Characters less than 32 or greater than 127 are stored as 2 bytes.
.Pp
The options are as follows:
.Bl -tag -width Ds
.It Fl S
Print some statistics about the database and exit.
.It Fl c
Suppress normal output; instead print a count of matching file names.
.It Fl d Ar database
Search in
.Ar database
instead of the default file name database.
Multiple
.Fl d
options are allowed.
Each additional
.Fl d
option adds the specified database to the list
of databases to be searched.
.Pp
.Ar database
may be a colon-separated list of databases.

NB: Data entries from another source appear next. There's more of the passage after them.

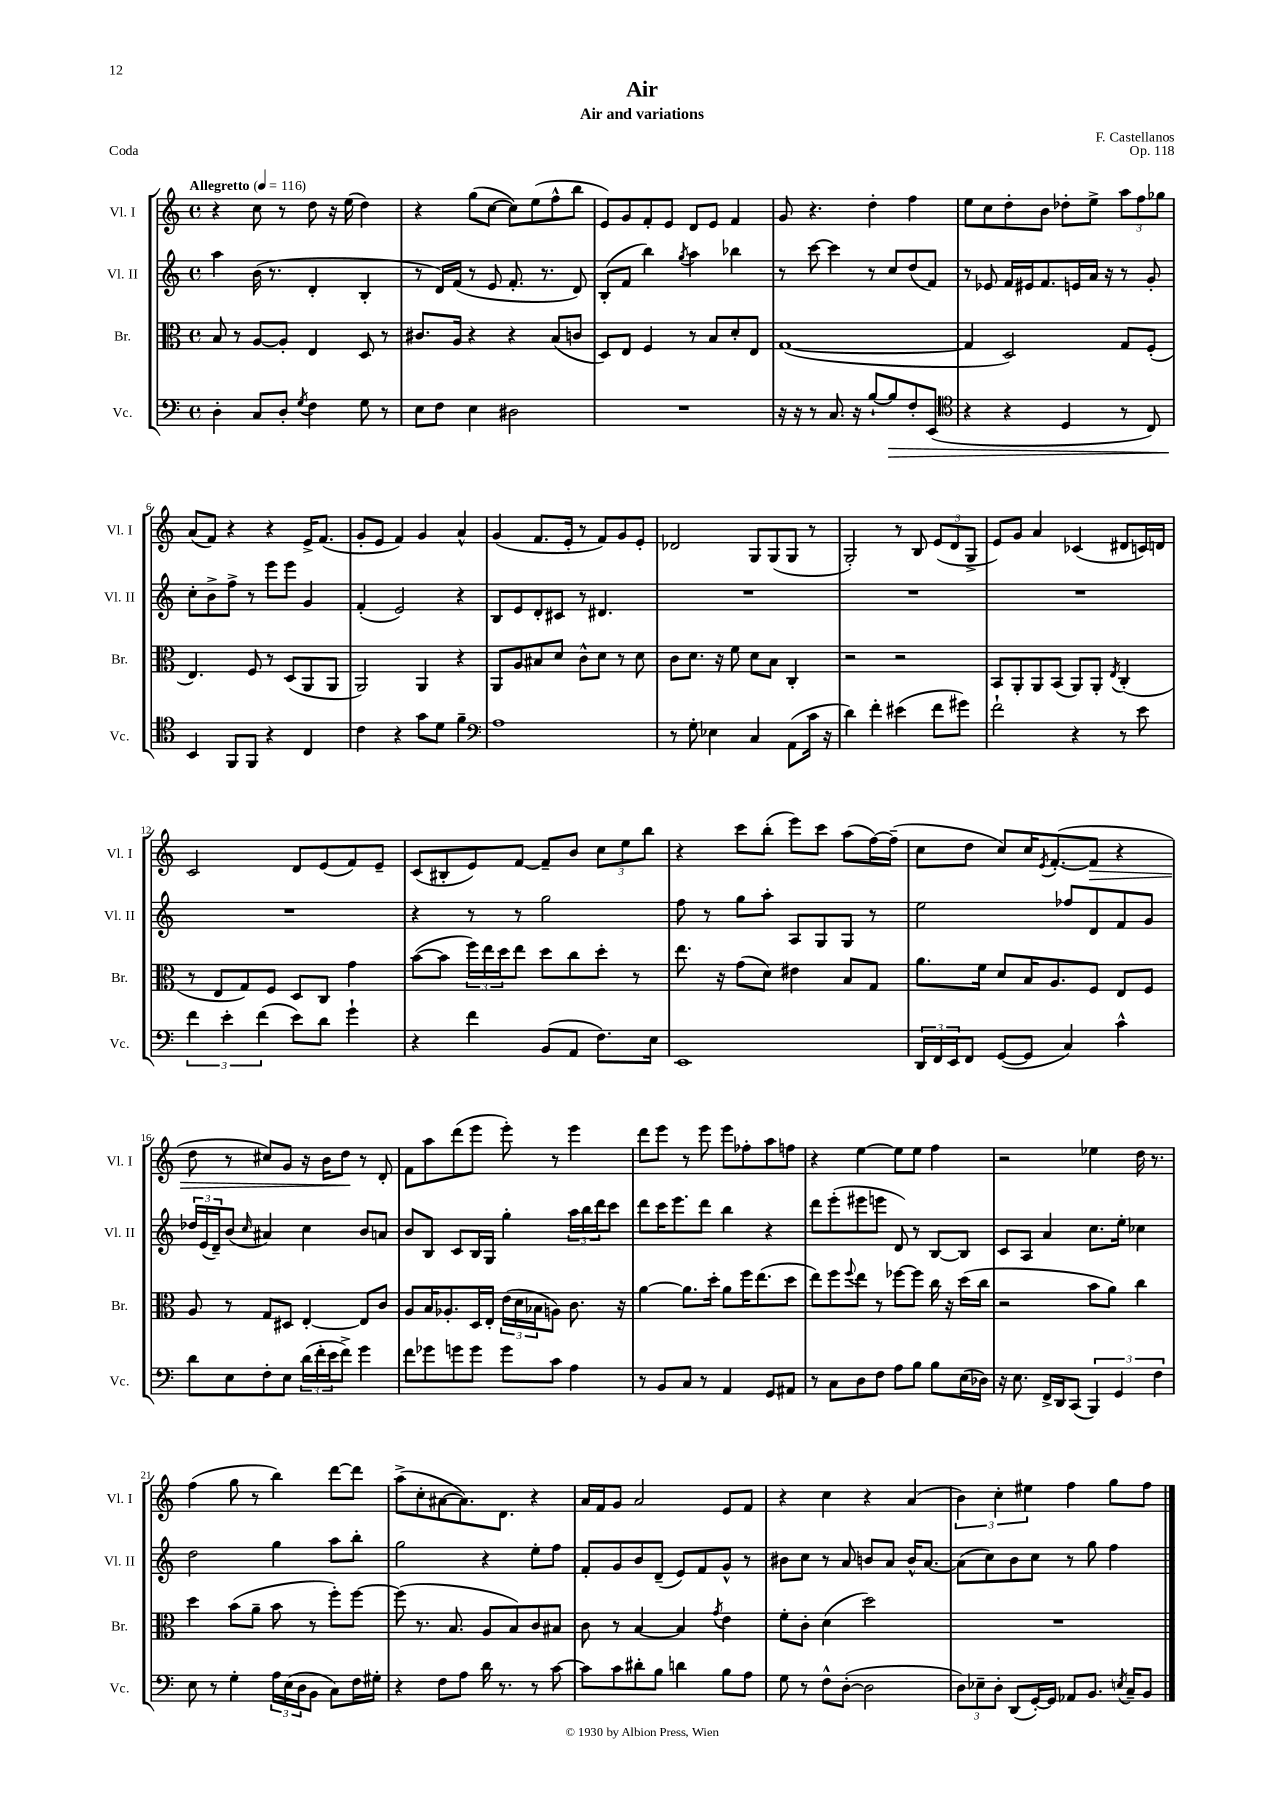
\header { title = "Air" composer = "F. Castellanos" subtitle = "Air and variations" opus = "Op. 118" piece = "Coda" }
<<
\new StaffGroup <<
\new Staff = "s0" \with { instrumentName = "Vl. I" shortInstrumentName = "Vl. I" } {
    \clef treble \key c \major \defaultTimeSignature \time 4/4 \tempo "Allegretto" 4 = 116
    r4 c''8 r8 d''8 r16 e''16( d''4) |
    r4 g''8( c''8~ c''8) e''8( f''8-^ b''8 |
    e'8) g'8 f'8-. e'8 d'8 e'8 f'4 |
    g'8 r4. d''4-. f''4 |
    e''8 c''8 d''8-. b'8 des''8-. e''8-> \tuplet 3/2 { a''8 f''8 ges''8 } |
    a'8( f'8) r4 r4 e'16-> f'8.( |
    g'8-. e'8 f'4) g'4 a'4-^ |
    g'4( f'8. e'16-. r8 f'8) g'8 e'8-. |
    des'2 g8 g8( g8 r8 |
    g2-.) r8 b8 \tuplet 3/2 { e'8( d'8 g8-> } |
    e'8) g'8 a'4 ces'4( dis'8 c'16) d'16 |
    c'2 d'8 e'8( f'8) e'8-- |
    c'8( bis8-. e'8) f'8~ f'8-- b'8 \tuplet 3/2 { c''8 e''8 b''8 } |
    r4 c'''8 b''8-.( e'''8) c'''8 a''8( f''16~) f''16--( |
    c''8 d''8 c''8) c''16 \acciaccatura { e'8 } f'8.~-.( f'8\> r4 |
    d''8 r8 cis''8) g'8 r16 b'16 d''8\! r8 d'8-. |
    f'8 a''8 d'''8( e'''8 e'''8-.) r8 e'''4 |
    d'''8 e'''8 r8 e'''8 e'''8 fes''8-. a''8 f''8 |
    r4 e''4~ e''8 e''8 f''4 |
    r2 ees''4 d''16 r8. |
    f''4( g''8 r8 b''4) d'''8~ d'''8 |
    a''8->( c''8-. ais'8~ ais'8.) d'8. r4 |
    a'16 f'16 g'8 a'2 e'8 f'8 |
    r4 c''4 r4 a'4( |
    \tuplet 3/2 { b'4) c''4-. eis''4 } f''4 g''8 f''8 \bar "|." |
}
\new Staff = "s1" \with { instrumentName = "Vl. II" shortInstrumentName = "Vl. II" } {
    \clef treble \key c \major \defaultTimeSignature \time 4/4
    a''4 b'16( r8. d'4-. b4-. |
    r8 d'16) f'16( r8 e'8 f'8.-. r8. d'8) |
    b8-.( f'8 b''4) \acciaccatura { g''8 } a''4 bes''4 |
    r8 c'''8~ c'''4 r8 c''8 d''8( f'8) |
    r8 ees'8 f'16 eis'16 f'8. e'16 a'16 r16 r8 g'8-. |
    c''8-. b'8-> f''8-> r8 e'''8 e'''8 g'4 |
    f'4-.( e'2) r4 |
    b8 e'8 d'8-. cis'8 r8 dis'4. |
    R1 |
    R1 |
    R1 |
    R1 |
    r4 r8 r8 g''2 |
    f''8 r8 g''8 a''8-. a8 g8 g8 r8 |
    e''2 fes''8 d'8 f'8 g'8 |
    \tuplet 3/2 { des''16 e'16( d'16--) } b'8( \grace { c''16 } ais'4) c''4 b'8 a'8 |
    b'8 b8 c'8 b16 g16 g''4-. \tuplet 3/2 { a''16 b''16 d'''16 } c'''8 |
    d'''8 c'''16 e'''8. d'''8 b''4 r4 |
    d'''8 e'''8-.( eis'''8 e'''8 d'8) r8 b8~ b8 |
    c'8 a8 a'4 c''8. e''16-. ces''4 |
    d''2 g''4 a''8 b''8-. |
    g''2 r4 e''8-. f''8 |
    f'8-. g'8 b'8 d'8--( e'8) f'8 g'8-^ r8 |
    bis'8 c''8 r8 a'8 b'8 a'8 b'16-^ a'8.~ |
    a'8( c''8) b'8 c''8 r8 g''8 f''4 \bar "|." |
}
\new Staff = "s2" \with { instrumentName = "Br." shortInstrumentName = "Br." } {
    \clef alto \key c \major \defaultTimeSignature \time 4/4
    b8 r8 a8~ a8-. e4 d8 r8 |
    cis'8. a16 r4 r4 b8( c'8 |
    d8) e8 f4 r8 b8 d'8-. e8 |
    g1~( |
    g4 d2) g8 f8-.( |
    e4.) f8 r8 d8( a,8 a,8 |
    a,2) a,4 r4 |
    a,8 a8 bis8 d'8 c'8-^ d'8 r8 d'8 |
    c'8 d'8. r16 f'8 d'8 b8 c4-. |
    r2 r2 |
    b,8 a,8-. a,8 b,8( a,8) a,8-. \acciaccatura { e8 } c4-.( |
    r8 e8 g8) f8 d8 c8 g'4 |
    b'8~( b'8 \tuplet 3/2 { f''16) e''16 d''16 } e''8 d''8 c''8 d''8-. r8 |
    e''8. r16 g'8( d'8) eis'4 b8 g8 |
    a'8. f'16 d'8 b16 a8. f8 e8 f8 |
    a8 r8 g8 dis8 e4~-. e8 c'8 |
    a8 b16 aes8.-. d16 e16-. \tuplet 3/2 { e'16( d'16 bes16 } a8) c'8. r16 |
    a'4~ a'8. d''16-. a'8 f''16 e''8.( d''8 |
    e''8) f''8 \appoggiatura { f''8 } e''8 r8 fes''8~ fes''8 c''16 r16 d''16( c''16 |
    r2 b'8 a'8) c''4 |
    d''4 b'8( a'8-- b'8 r8 f''8-.) f''8~ |
    f''8( r8. b8. a8 b8) c'8 bis8 |
    c'8 r8 b4~ b4 \acciaccatura { g'8 } e'4 |
    f'8-. c'8-. d'4( d''2) |
    R1 \bar "|." |
}
\new Staff = "s3" \with { instrumentName = "Vc." shortInstrumentName = "Vc." } {
    \clef bass \key c \major \defaultTimeSignature \time 4/4
    d4-. c8 d8-. \acciaccatura { g8 } f4 g8 r8 |
    e8 f8 e4 dis2 |
    R1 |
    r16 r16 r8 c8. r16 b8~-! b8\> f8-. e,8( |
    \clef tenor r4 r4 d4 r8 c8) |
    b,4\! f,8 f,8 r4 c4 |
    c'4 r4 g'8 d'8 f'4-- |
    \clef bass a1 |
    r8 g8-. ees4 c4 a,8( c'16 r16 |
    d'4) f'4-. eis'4( f'8 gis'8) |
    f'2-! r4 r8 e'8 |
    \tuplet 3/2 { f'4 e'4-. f'4( } e'8) d'8 g'4-! |
    r4 f'4 b,8( a,8 f8.) e16 |
    e,1 |
    \tuplet 3/2 { d,16 f,16 e,16 } f,8 g,8~( g,8 c4) c'4-^ |
    d'8 e8 f8-. e8 \tuplet 3/2 { d'16( f'16-. e'16 } f'8->) g'4 |
    f'8 ges'8 g'8 g'8 g'8 c'8 a4 |
    r8 b,8 c8 r8 a,4 g,8 ais,8 |
    r8 c8 d8 f8 a8 b8 b8 e16( des16) |
    r16 e8. f,16-> d,16 c,8( \tuplet 3/2 { b,,4) g,4 f4 } |
    e8 r8 g4-. \tuplet 3/2 { a16 e16( d16 } b,8 c8) f16 gis16-. |
    r4 f8 a8 d'16 r8. r8 c'8~ |
    c'8 c'8 dis'8-. b8 d'4 b8 a8 |
    g8 r8 f8-^ d8~-.( d2 |
    \tuplet 3/2 { d8) ees8-- d8-. } d,8( g,16~-.) g,16 aes,8 b,8. \acciaccatura { e8 } c16-- b,8 \bar "|." |
}
>>
>>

A single colon is a reference to the default database.
.Pp
$ locate -d $HOME/lib/mydb: foo
.Pp
will first search for the string
.Dq foo
in
.Pa $HOME/lib/mydb
and then in
.Pa /var/db/locate.database .
.Pp
$ locate -d $HOME/lib/mydb::/cdrom/locate.database foo
.Pp
will first search for the string
.Dq foo
in
.Pa $HOME/lib/mydb
and then in
.Pa /var/db/locate.database
and then in
.Pa /cdrom/locate.database .
.Pp
$ locate -d db1 -d db2 -d db3 pattern
.Pp
is the same as
.Pp
$ locate -d db1:db2:db3 pattern
.Pp
or
.Pp
$ locate -d db1:db2 -d db3 pattern
.Pp
If
.Ql \-
is given as the
.Ar database
name, standard input will be read instead.

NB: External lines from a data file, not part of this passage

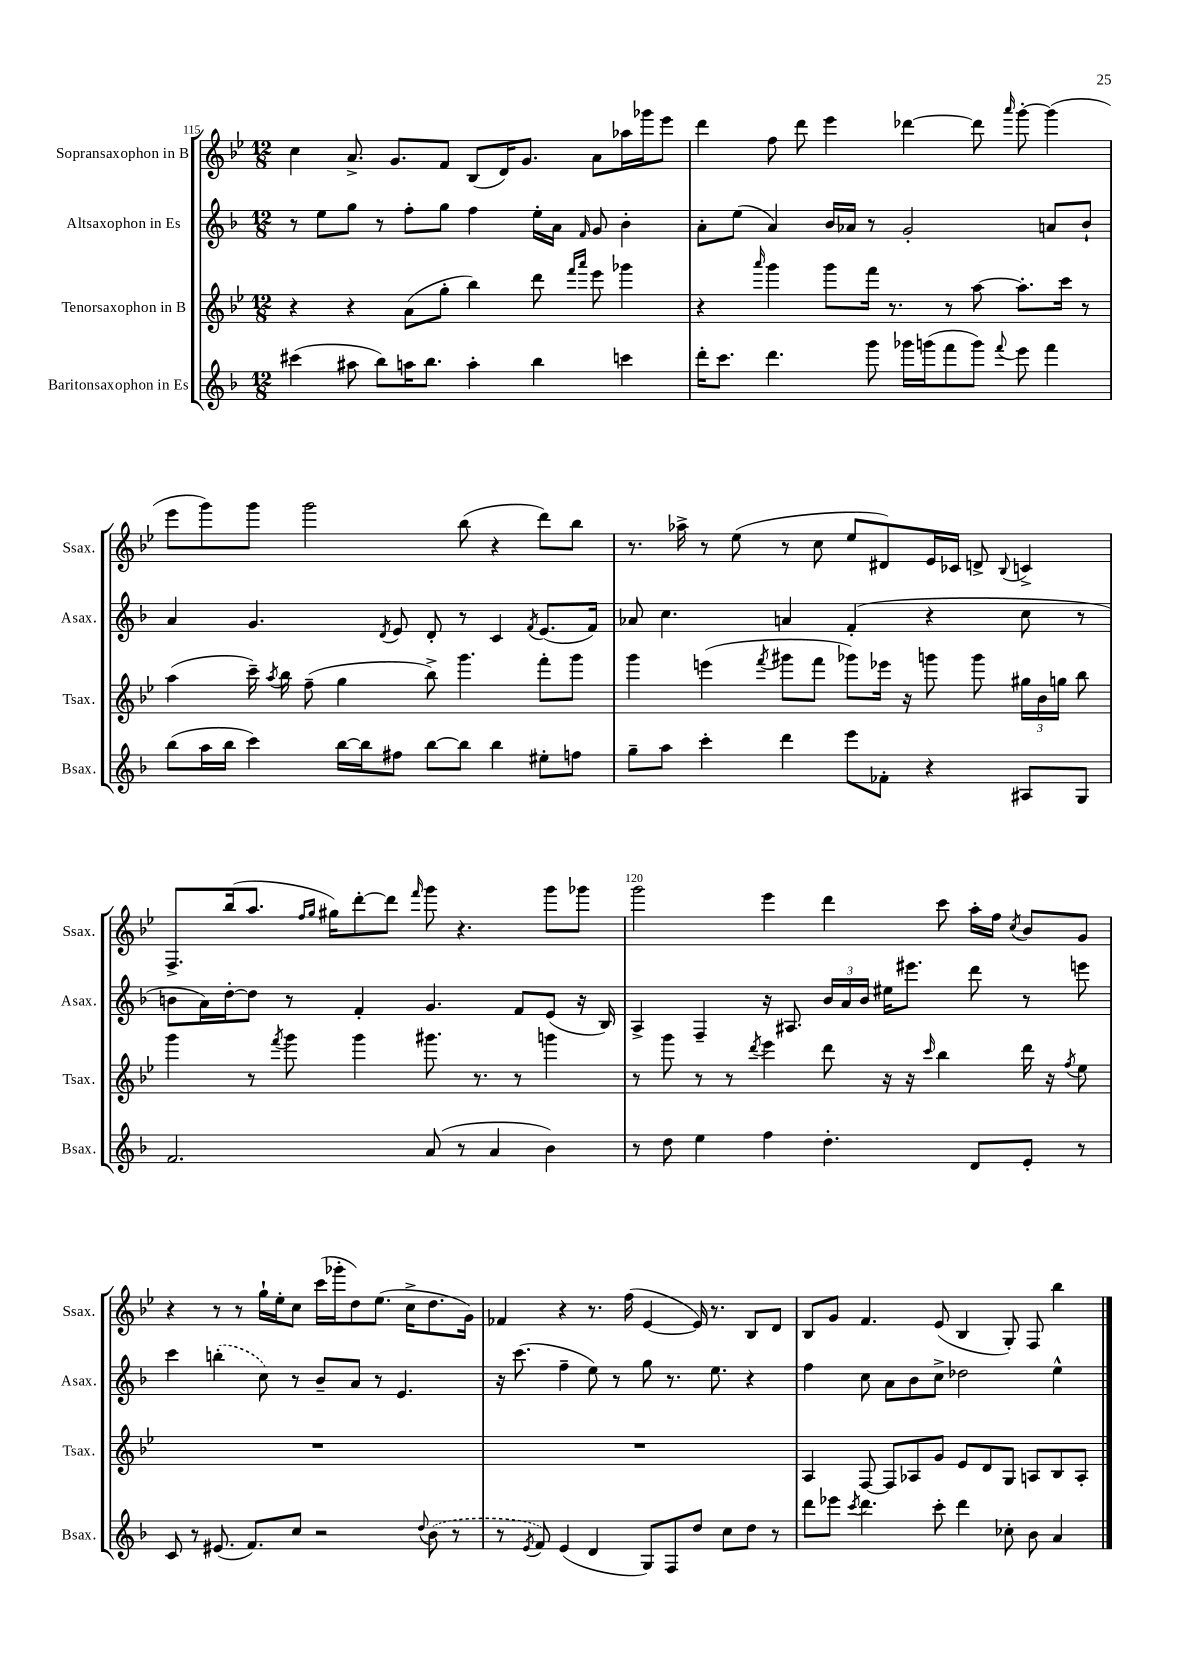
<<
\new StaffGroup <<
\new Staff = "s0" \with { instrumentName = "Sopransaxophon in B" shortInstrumentName = "Ssax." } {
    \clef treble \key bes \major \numericTimeSignature \time 12/8
    \autoBeamOff c''4 a'8.-> g'8.[ f'8] bes8[( d'16) g'8.] a'8[ aes''16 ges'''16 ees'''8] |
    d'''4 f''8 d'''8 ees'''4 des'''4~ des'''8 \grace { a'''16 } g'''8~-. g'''4( |
    ees'''8[ g'''8) g'''8] g'''2 bes''8( r4 d'''8[) bes''8] |
    r8. aes''16-> r8 ees''8( r8 c''8 ees''8[ dis'8) ees'16 ces'16] d'8-> \appoggiatura { bes8 } c'4-> |
    f8.[-> bes''16( a''8.] \grace { f''16[ g''16] } gis''16[) d'''8~-. d'''8] \grace { f'''16 } g'''8 r4. g'''8[ ges'''8] |
    g'''2 ees'''4 d'''4 c'''8 a''16[-. f''16] \acciaccatura { c''8 } bes'8[ g'8] |
    r4 r8 r8 g''16[-! ees''16-. c''8] c'''16[( ges'''16-. d''8) ees''8.]( c''16[-> d''8. g'16]) |
    fes'4 r4 r8. f''16( ees'4~ ees'16) r8. bes8[ d'8] |
    bes8[ g'8] f'4. ees'8( bes4 g8-.) f8 bes''4 \bar "|." |
}
\new Staff = "s1" \with { instrumentName = "Altsaxophon in Es" shortInstrumentName = "Asax." } {
    \clef treble \key f \major \numericTimeSignature \time 12/8
    \autoBeamOff r8 e''8[ g''8] r8 f''8[-. g''8] f''4 e''16[-. a'16] \grace { f'16 } g'8 bes'4-. |
    a'8[-. e''8]( a'4) bes'16[ aes'16] r8 g'2-. a'8[ bes'8]-! |
    a'4 g'4. \acciaccatura { d'8 } e'8 d'8-. r8 c'4 \acciaccatura { f'8 } e'8.[( f'16]) |
    aes'8 c''4. a'4 f'4-.( r4 c''8 r8 |
    b'8[ a'16) d''16~-. d''8] r8 f'4-. g'4. f'8[ e'8]( r16 bes16) |
    a4-> f4-- r16 ais8. \tuplet 3/2 { bes'16[ a'16 bes'16] } eis''16[ eis'''8.] d'''8 r8 e'''8 |
    c'''4 \once \slurDashed b''4-.( c''8) r8 bes'8[-- a'8] r8 e'4. |
    r16 c'''8.( f''4-- e''8) r8 g''8 r8. e''8. r4 |
    f''4 c''8 a'8[ bes'8 c''8]-> des''2 e''4-^ \bar "|." |
}
\new Staff = "s2" \with { instrumentName = "Tenorsaxophon in B" shortInstrumentName = "Tsax." } {
    \clef treble \key bes \major \numericTimeSignature \time 12/8
    \autoBeamOff r4 r4 a'8[( g''8]-. bes''4) d'''8 \grace { f'''16[ a'''16] } ees'''8 ges'''4 |
    r4 \grace { a'''16 } g'''4 g'''8[ f'''16] r8. r8 a''8~ a''8.[-. c'''16] r8 |
    a''4( c'''16--) \acciaccatura { a''8 } bes''16 f''8--( g''4 bes''8->) g'''4. f'''8[-. g'''8] |
    g'''4 e'''4( \acciaccatura { f'''8 } gis'''8[ f'''8] ges'''8[) ees'''16] r16 g'''8 g'''8 \tuplet 3/2 { gis''16[ bes'16 g''16] } bes''8 |
    g'''4 r8 \acciaccatura { f'''8 } g'''8 g'''4 gis'''8. r8. r8 g'''4 |
    r8 g'''8 r8 r8 \acciaccatura { d'''8 } ees'''4 d'''8 r16 r16 \grace { c'''16 } bes''4 d'''16 r16 \acciaccatura { f''8 } ees''8 |
    R1. |
    R1. |
    a4 f8~ f8[ aes8 g'8] ees'8[ d'8 g8] a8[ bes8 a8]-. \bar "|." |
}
\new Staff = "s3" \with { instrumentName = "Baritonsaxophon in Es" shortInstrumentName = "Bsax." } {
    \clef treble \key f \major \numericTimeSignature \time 12/8
    \autoBeamOff cis'''4( ais''8 bes''8[) a''16 bes''8.] a''4-. bes''4 c'''4 |
    d'''16[-. c'''8.] d'''4. g'''8 ges'''16[ g'''16( f'''8 g'''8]) \appoggiatura { f'''8 } e'''8 f'''4 |
    bes''8[( a''16 bes''16] c'''4) bes''16[~ bes''16 fis''8] bes''8[~ bes''8] bes''4 eis''8[-. f''8] |
    g''8[-- a''8] c'''4-. d'''4 e'''8[ fes'8]-. r4 ais8[ g8] |
    f'2. a'8( r8 a'4 bes'4) |
    r8 d''8 e''4 f''4 d''4.-. d'8[ e'8]-. r8 |
    c'8 r8 eis'8.( f'8.[) c''8] r2 \appoggiatura { d''8 } \once \slurDashed bes'8( r8 |
    r8 \acciaccatura { e'8 } f'8) e'4( d'4 g8[) f8 d''8] c''8[ d''8] r8 |
    d'''8[ ees'''8] \acciaccatura { c'''8 } d'''4. c'''8-. d'''4 ces''8-. bes'8 a'4 \bar "|." |
}
>>
>>
\layout { \context { \Score currentBarNumber = #115 \override BarNumber.break-visibility = ##(#f #t #t) barNumberVisibility = #(every-nth-bar-number-visible 5) } }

For example, you can compress your database
and use:
.Pp
$ zcat database.gz | locate -d - pattern
.Pp
This might be useful on machines with a fast CPU, little RAM and slow
I/O.
.Sy Note:
You can only use
.Em one
pattern for stdin.
.It Fl i
Ignore case distinctions in both the pattern and the database.
.It Fl l Ar number
Limit output to
.Ar number
of file names and exit.
.It Fl m
Use
.Xr mmap 2
instead of the
.Xr stdio 3
library.
This is the default behavior.
Usually faster in most cases.
.It Fl s
Use the
.Xr stdio 3
library instead of
.Xr mmap 2 .
.El
.Sh ENVIRONMENT
.Bl -tag -width LOCATE_PATH -compact
.It Ev LOCATE_PATH
Path to the locate database if set and not empty; ignored if the
.Fl d
option was specified.
.El
.Sh FILES
.Bl -tag -width /usr/libexec/locate.updatedb -compact
.It Pa /var/db/locate.database
locate database
.It Pa /usr/libexec/locate.updatedb
script to update the locate database
.It Pa /etc/weekly
script that starts the database rebuild
.El
.Sh SEE ALSO
.Xr find 1 ,
.Xr fnmatch 3 ,
.Xr locate.updatedb 8
.Rs
.%A Woods, James A.
.%D 1983
.%T "Finding Files Fast"
.%J ";login"
.%V 8:1
.%P pp. 8-10
.Re
.Sh HISTORY
The
.Nm
command appeared in
.Bx 4.4 .
.Sh BUGS
.Nm
may fail to list some files that are present, or may
list files that have been removed from the system.
This is because
.Nm
only reports files that are present in a periodically reconstructed
database (typically rebuilt once a week by the
.Pa /etc/weekly
script).
Use
.Xr find 1
to locate files that are of a more transitory nature.
.Pp
The
.Nm
database is built by user
.Dq nobody
using
.Xr find 1 .
This will
skip directories which are not readable by user
.Dq nobody ,
group
.Dq nobody ,
or
the world.
e.g., if your home directory is not world-readable, your files will
.Em not
appear in the database.
.Pp
The
.Nm
database is not byte order independent.
It is not possible
to share the databases between machines with different byte order.
The current
.Nm
implementation understands databases in host byte order or
network byte order.
So a little-endian machine can't understand
a locate database which was built on an big-endian machine.